───── DATA TO PROCESS
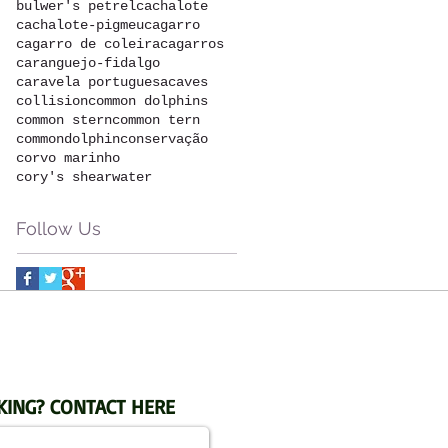
bulwer's petrel
cachalote
cachalote-pigmeu
cagarro
cagarro de coleira
cagarros
caranguejo-fidalgo
caravela portuguesa
caves
collision
common dolphins
common stern
common tern
commondolphin
conservação
corvo marinho
cory's shearwater
Follow Us
KING? CONTACT HERE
──────────
__TASK TO CARRY OUT__. Write all the lines above out again exactly, minus the images.

__RESULT FOR THIS EXERCISE__.
bulwer's petrel
cachalote
cachalote-pigmeu
cagarro
cagarro de coleira
cagarros
caranguejo-fidalgo
caravela portuguesa
caves
collision
common dolphins
common stern
common tern
commondolphin
conservação
corvo marinho
cory's shearwater
Follow Us
KING? CONTACT HERE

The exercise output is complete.